Dans un contexte de lutte pour ou contre l’hégémonie (voir le texte “Militantisme” et “Sur la vie Culturelle”), ces outils sont des armes dans une guerre de positionnement. Ils sont utilisés pour influencer les masses, pour les contrôler, pour les manipuler. Ils sont utilisés pour renforcer l’hégémonie de la culture dominante, pour maintenir le statu quo, et pour écraser toute révolte ou contestation comme l’a théorisé Antonio Gramsci. Dans quel guerre défend-t-on les armes qui permettent à l’ennemi de nous écraser ? L’arme nucléaire ne serait jamais défendable même si, par ailleurs, l’énergie atomique serait “propre” et “renouvelable”. Pourtant, les outils médiatiques sont défendus par de nombreux mouvements, y compris ceux qui se disent révolutionnaires. Ils sont défendus comme des outils de vulgarisation, d’éducation populaire, de sensibilisation, ou de mobilisation des réalités qui suffirait à compenser leur utilisation principale: le maintien de l’hégémonie de la part de nos ennemis.
Conclusion
Au-delà de la technologie sous-jacente, comme expliqué dans le texte “Anti-technologie”, ainsi que de la pauvreté et de l’uniformisation culturelle, comme expliqué dans le texte sur la vie culturelle, ces outils sont dangereux de par leur efficacité. Au final, ces outils s’inscrivent dans l’héritage de l’écriture qui, à ce jour, a été source de contrôle bien plus que d’émancipation. Ces outils sont utilisés comme moyens de propagande, de manipulation, de désinformation et d’uniformisation. De façon plus générale, ce sont des outils qui servent à contrôler.

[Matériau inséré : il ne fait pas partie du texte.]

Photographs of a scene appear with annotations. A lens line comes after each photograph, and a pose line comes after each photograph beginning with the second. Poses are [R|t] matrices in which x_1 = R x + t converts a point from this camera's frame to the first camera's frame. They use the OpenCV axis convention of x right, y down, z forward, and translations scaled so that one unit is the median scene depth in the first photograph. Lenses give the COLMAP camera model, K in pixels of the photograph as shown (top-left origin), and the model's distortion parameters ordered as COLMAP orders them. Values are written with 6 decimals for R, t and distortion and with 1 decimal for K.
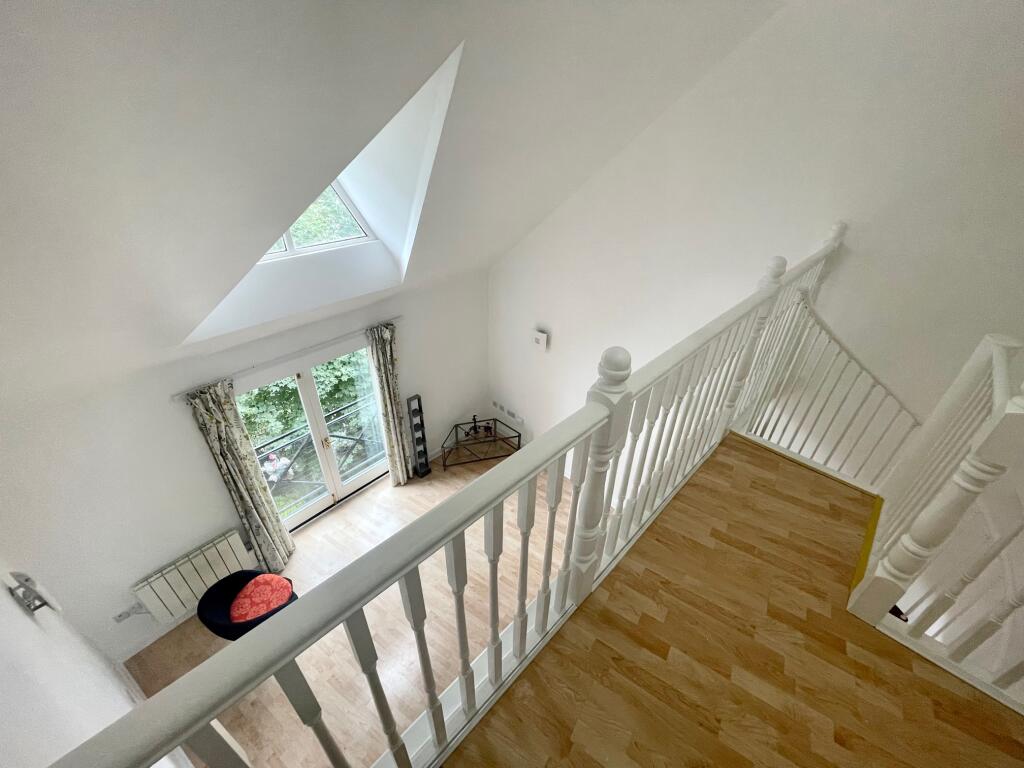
lens RADIAL K [[411.0, 0, 513.5], [0, 411.0, 380.0], [0, 0, 1]] dist [0.000056, 0.000289]
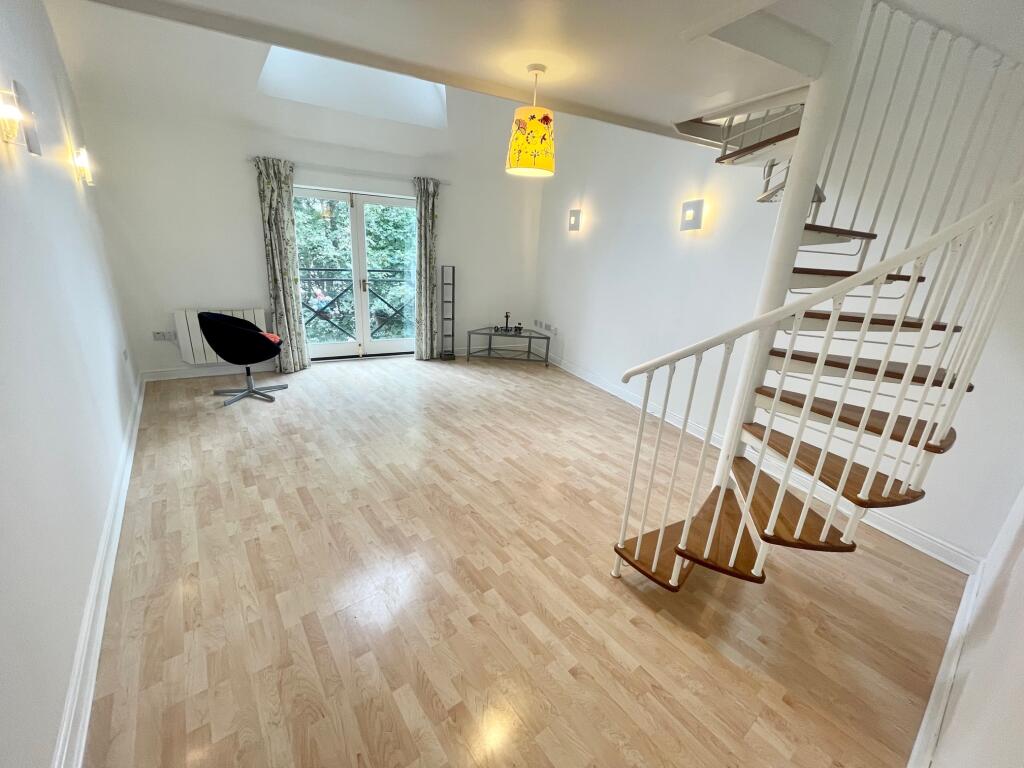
lens RADIAL K [[405.5, 0, 500.9], [0, 405.5, 381.7], [0, 0, 1]] dist [-0.014806, -0.000084]
pose [[0.946391, 0.113552, -0.302408, 0.252655], [-0.186860, 0.956090, -0.225777, 0.587024], [0.263492, 0.270181, 0.926053, 0.175669]]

Il faut se rendre à l’évidence que les personnes ayant trouvé émancipation, déclic ou libération grâce à ces outils sont rares, privilégiées, ou bien plus probablement manipulées. Effectivement, il n’y a pas plus grande victoire orwellienne que de faire croire à ses sujets que l’outil qui les maintient asservis est émancipatoire.